Add markdown link checker (#605)

Co-authored-by: Akuli <[email protected]>
Akuli · Jan 13, 2025 · 0206836 · 0206836
1 parent acbd5ed
commit 0206836
Show file tree

Hide file tree

Showing 3 changed files with 154 additions and 2 deletions.
diff --git a/.github/workflows/linux.yml b/.github/workflows/linux.yml
@@ -23,6 +23,18 @@ jobs:
           version: 2.7.0
       - run: editorconfig-checker
 
+  markdownlink-checker:
+    timeout-minutes: 1
+    runs-on: ubuntu-latest
+    steps:
+      - uses: actions/checkout@v3
+      - uses: actions/setup-python@v5
+        with:
+            python-version: '3.13'
+      - run: pip install requests
+      - name: "Check the links in the markdown files"
+        run: python check-markdown-links.py
+
   test:
     timeout-minutes: 5
     runs-on: ubuntu-22.04
@@ -59,7 +71,6 @@ jobs:
       - uses: actions/checkout@v3
       - run: sudo apt update
       - run: sudo apt install -y llvm-{11,13,14}-dev clang-{11,13,14} make
-
       - run: LLVM_CONFIG=llvm-config-11 ./doctest.sh
       - run: make clean
       - run: LLVM_CONFIG=llvm-config-13 ./doctest.sh

diff --git a/CONTRIBUTING.md b/CONTRIBUTING.md
@@ -7,7 +7,7 @@ If you have any trouble with this, please create an issue!
 
 <details> <summary>Linux</summary>
 
-Following the [instructions in the README](README.md#setup-linux) is enough.
+Following the [instructions in the README](README.md#setup) is enough.
 
 To edit the C code, you can use any editor that uses `clangd`.
 The `make` command creates a file `compile_flags.txt`

diff --git a/check-markdown-links.py b/check-markdown-links.py
@@ -0,0 +1,141 @@
+"""Check that links in markdown files point to reasonable places."""
+# Get from https://github.com/Akuli/porcupine/
+
+import argparse
+import os
+import re
+import subprocess
+import sys
+from functools import cache
+from http.client import responses as status_code_names
+from pathlib import Path
+
+import requests
+
+PROJECT_ROOT = Path(__file__).absolute().parent
+assert (PROJECT_ROOT / "README.md").is_file()
+os.chdir(PROJECT_ROOT)
+
+
+def find_markdown_files():
+    output = subprocess.check_output(["git", "ls-files", "*.md"], text=True)
+    return [Path(line) for line in output.splitlines()]
+
+
+def find_links(markdown_file_path):
+    content = markdown_file_path.read_text(encoding="utf-8")
+
+    for lineno, line in enumerate(content.splitlines(), start=1):
+        link_regexes = [
+            # [text](target)
+            # The text can contain spaces, and it can even be split across many lines.
+            # This also detects images ![text](target) and that's a good thing.
+            r"\]\(([^\s()]+(?:\([^\s()]+\))?)\)",
+            # [blah blah]: target
+            r"^\[[^\[\]]+\]: (.+)$",
+        ]
+        for regex in link_regexes:
+            for link_target in re.findall(regex, line):
+                yield (lineno, link_target)
+
+
+@cache
+def check_https_url(url):
+    try:
+        # Many sites redirect to front page for bad URLs.

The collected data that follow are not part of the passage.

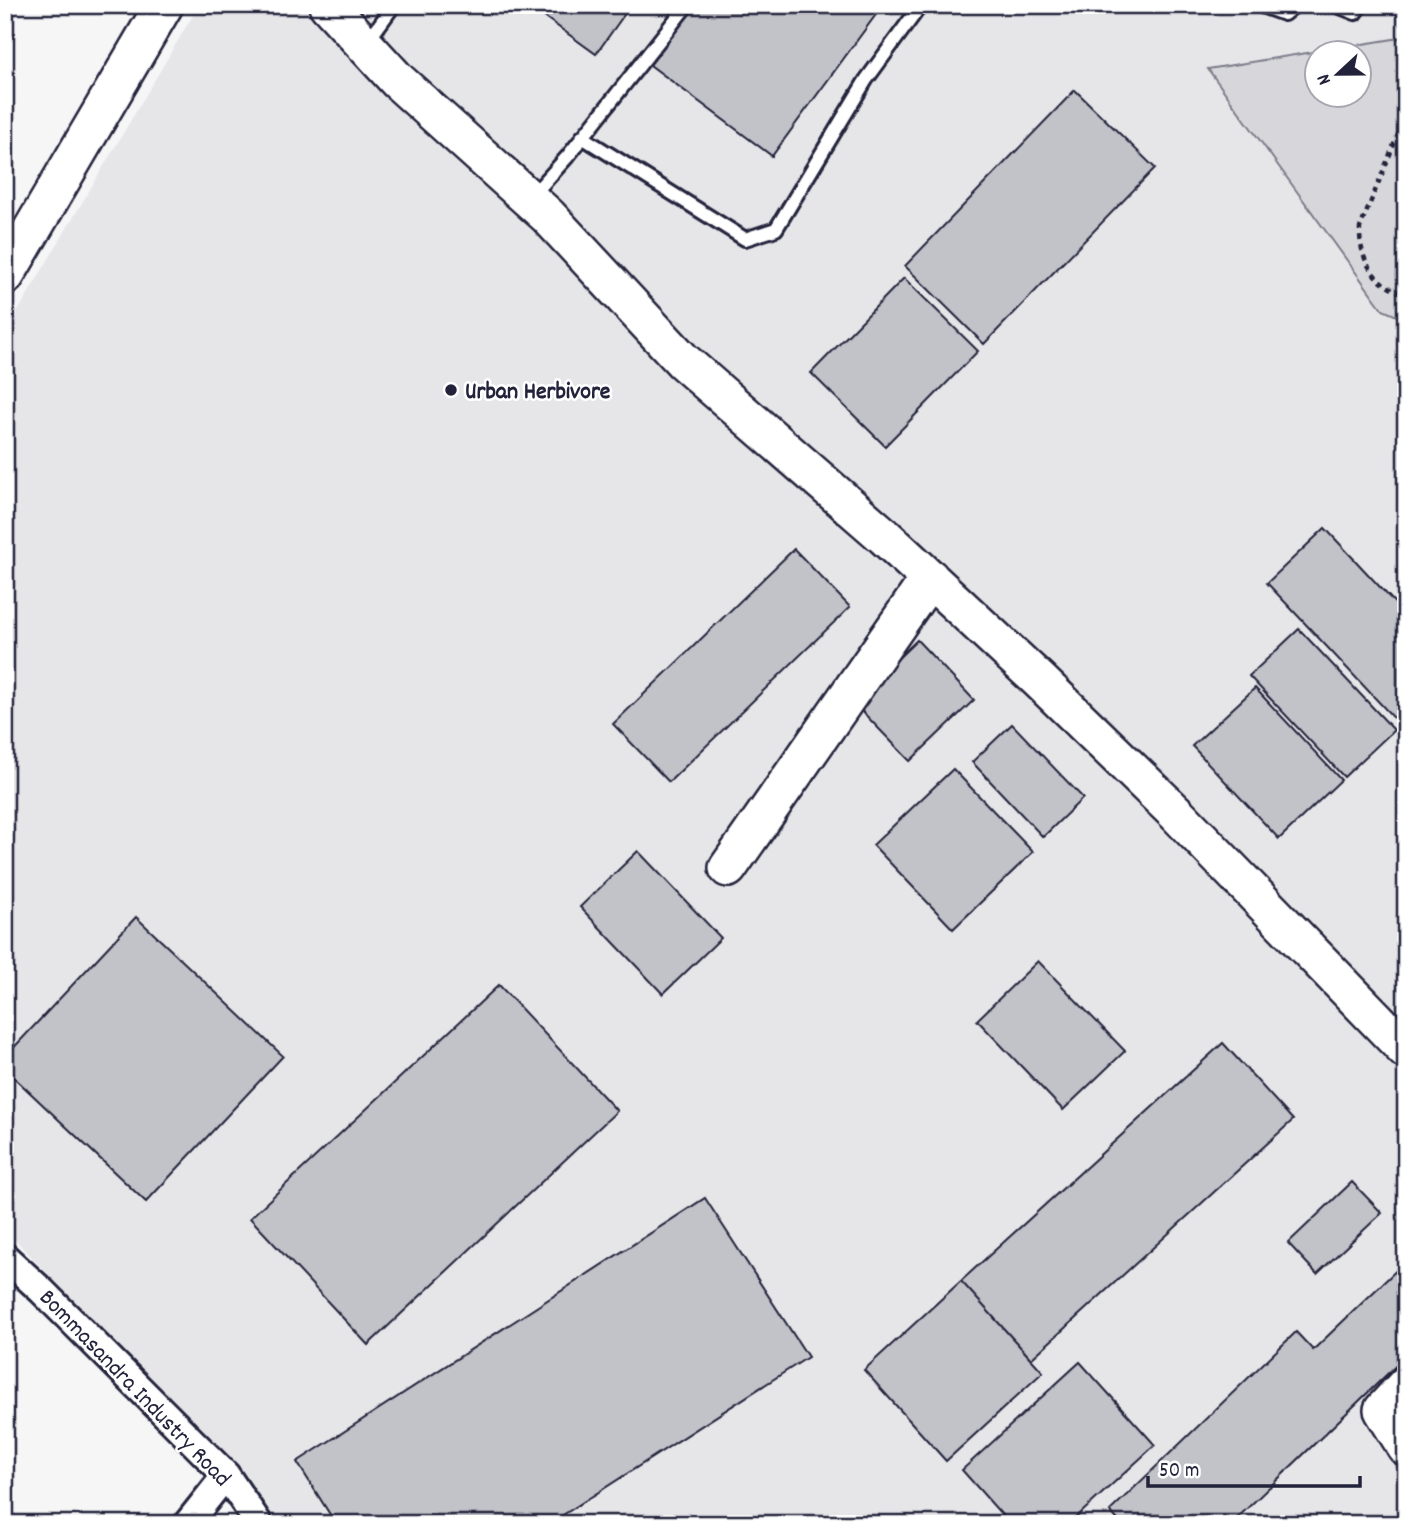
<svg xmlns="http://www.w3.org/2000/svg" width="1411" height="1529" viewBox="0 0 1411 1529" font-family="Dekko,sans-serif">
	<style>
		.built { fill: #e6e6e9 }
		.green { fill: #d7d7db; stroke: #7c7c8b; stroke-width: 2; fill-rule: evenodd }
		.building { fill: #c2c2c9; stroke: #22223b; stroke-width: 2 }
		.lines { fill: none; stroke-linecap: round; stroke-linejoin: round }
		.lane-casing { stroke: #22223b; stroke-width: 18 }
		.street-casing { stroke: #22223b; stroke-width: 32 }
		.secondary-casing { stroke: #22223b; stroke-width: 42 }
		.path { stroke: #22223b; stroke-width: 4.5; stroke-dasharray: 5 5; stroke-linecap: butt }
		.lane { stroke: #fff; stroke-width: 12 }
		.street { stroke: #fff; stroke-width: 26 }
		.secondary { stroke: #fff; stroke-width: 37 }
		.poi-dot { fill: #22223b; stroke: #fff; stroke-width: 2.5 }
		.labels { text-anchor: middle; stroke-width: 5; stroke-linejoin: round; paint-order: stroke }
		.poi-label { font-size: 24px; font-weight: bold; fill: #22223b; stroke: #fff; text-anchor: start }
		.street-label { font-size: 24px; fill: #22223b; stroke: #fff }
	</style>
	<rect width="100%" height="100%" fill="#f6f6f7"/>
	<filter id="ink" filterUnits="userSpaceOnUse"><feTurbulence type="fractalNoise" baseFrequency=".0143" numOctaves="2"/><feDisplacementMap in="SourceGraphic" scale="14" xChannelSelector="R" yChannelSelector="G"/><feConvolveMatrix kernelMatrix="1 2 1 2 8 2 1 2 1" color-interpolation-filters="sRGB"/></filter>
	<g filter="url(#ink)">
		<path class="built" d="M199 5H1406V37L1209 68 1383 310 1406 320V1524H276L251 1489 5 1229V333Z"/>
		<path class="green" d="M1406 37V226L1404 230 1406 320 1383 310 1208 69ZM1316 52H1358V94H1316Z"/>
		<path class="building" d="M528 5H631L596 54Z
			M695 5H883L772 156 650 65Z
			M1075 90 1155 168 984 344 905 266Z
			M904 278 978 351 885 446 811 373Z
			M1325 528 1406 615V731L1267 583Z
			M794 549 850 607 669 782 613 724Z
			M1299 629 1394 730 1344 777 1249 676Z
			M917 640 974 700 910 761 853 702Z
			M1255 688 1341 780 1279 839 1192 746Z
			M1012 724 1083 798 1043 837 972 762Z
			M953 769 1033 852 953 929 873 845Z
			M638 851 721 938 663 994 580 907Z
			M136 917 283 1056 146 1202 5 1069V1057Z
			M1038 961 1125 1051 1063 1110 977 1020Z
			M499 985 617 1111 368 1345 250 1218Z
			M1223 1043 1293 1120 1031 1359 961 1281Z
			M1352 1182 1382 1213 1317 1274 1288 1243Z
			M705 1198 808 1357 549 1524H336L297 1462Z
			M1406 1261V1356L1231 1524H1121L1110 1511 1296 1332 1313 1350Z
			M961 1281 1043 1372 946 1461 864 1370Z
			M1080 1362 1155 1445 1069 1524H1010L962 1470Z"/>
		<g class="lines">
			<g class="lane-casing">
				<path id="lane" d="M1259 5 1284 14 1295 5
					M1335 5 1355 13 1361 5
					M367 42 394 5
					M582 137 745 239 776 229 866 80 921 5
					M532 196 568 156 687 5"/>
			</g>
			<g class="street-casing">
				<path id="street" d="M5 1257 42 1291 226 1475 259 1524
					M187 1524 226 1475"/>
			</g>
			<g class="secondary-casing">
				<path id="secondary" d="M328 5 398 81 548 216 683 361 884 536 1039 680 1177 814 1406 1050
					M5 276 164 5
					M728 868 930 578
					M1406 1385 1383 1410 1406 1447"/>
			</g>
			<path class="path" d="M1406 115 1360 228C1359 259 1374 286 1406 294"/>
			<use href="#lane" class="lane"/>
			<use href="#street" class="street"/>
			<use href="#secondary" class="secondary"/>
		</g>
	</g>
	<circle class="poi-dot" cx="451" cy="390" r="7"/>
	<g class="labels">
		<g class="poi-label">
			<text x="465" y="398">Urban Herbivore</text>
		</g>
		<g class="street-label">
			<text transform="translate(136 1387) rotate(46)" y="8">Bommasandra Industry Road</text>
		</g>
	</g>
	<rect width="1411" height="1529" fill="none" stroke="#fff" stroke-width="28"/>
	<rect x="14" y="14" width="1383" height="1501" fill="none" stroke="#22223b" stroke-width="2.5" filter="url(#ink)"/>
	<g transform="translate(1338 74) rotate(248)"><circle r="33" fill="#ffffff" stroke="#a7a7b1" stroke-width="2"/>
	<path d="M0-5L12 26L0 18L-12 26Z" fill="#22223b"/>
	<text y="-10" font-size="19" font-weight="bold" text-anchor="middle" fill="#22223b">N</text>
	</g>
	<path d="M1148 1476v10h212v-10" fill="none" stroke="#22223b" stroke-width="3.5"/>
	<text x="1159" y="1476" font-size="21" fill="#22223b" stroke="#ffffff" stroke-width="5" paint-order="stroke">50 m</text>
</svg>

Let's not treat that as ok.
+        response = requests.head(url, timeout=10, allow_redirects=False)
+    except requests.exceptions.RequestException as e:
+        return f"HTTP HEAD request failed: {e}"
+
+    if url == "https://github.com/Akuli/jou/issues/new":
+        # It returns 302 Found, because it redirects to login page
+        expected_status = 302
+    else:
+        expected_status = 200
+
+    if response.status_code != expected_status:
+        return f"site returns {response.status_code} {status_code_names[response.status_code]}"
+
+    return None
+
+
+def get_all_refs(path):
+    result = []
+    for title in re.findall(r"\n#+ (.*)", path.read_text()):
+        words = re.findall(r"[a-z0-9]+", title.lower().replace("'", ""))
+        result.append("#" + "-".join(words))
+    return result
+
+
+def check_link(markdown_file_path, link_target, offline_mode=False):
+    if link_target.startswith("http://"):
+        return "this link should probably use https instead of http"
+
+    if link_target.startswith("https://"):
+        assert not offline_mode
+        return check_https_url(link_target)
+
+    if "//" in link_target:
+        return "double slashes are allowed only in http:// and https:// links"
+
+    if "\\" in link_target:
+        return "use forward slashes instead of backslashes"
+
+    path = markdown_file_path.parent / link_target.split("#")[0]
+
+    if PROJECT_ROOT not in path.resolve().parents:
+        return "link points outside of the Jou project folder"
+
+    if not path.exists():
+        return "link points to a file or folder that doesn't exist"
+
+    if "#" in link_target:
+        # Reference to title within markdown file.
+        # For example: architecture-and-design.md#loading-order
+        if (not path.is_file()) or path.suffix != ".md":
+            return "hashtag '#' can only be used with markdown files"
+
+        refs = get_all_refs(path)
+        ref = "#" + link_target.split("#", 1)[1]
+        if ref not in refs:
+            return f"no heading in {path} matches {ref} (should be one of: {' '.join(refs)})"
+
+    return None
+
+
+def main():
+    parser = argparse.ArgumentParser()
+    parser.add_argument(
+        "--offline",
+        action="store_true",
+        help="don't do HTTP requests, just assume that https:// links are fine",
+    )
+    args = parser.parse_args()
+
+    paths = find_markdown_files()
+    assert paths
+
+    good_links = 0
+    bad_links = 0
+
+    for path in paths:
+        for lineno, link_target in find_links(path):
+            if link_target.startswith("https://") and args.offline:
+                continue
+
+            problem = check_link(path, link_target, offline_mode=args.offline)
+            if problem:
+                print(f"{path}:{lineno}: {problem}")
+                bad_links += 1
+            else:
+                good_links += 1
+
+    assert good_links + bad_links > 0
+
+    if bad_links > 0:
+        sys.exit(1)
+    else:
+        print(f"checked {good_links} links, no errors :)")
+
+
+main()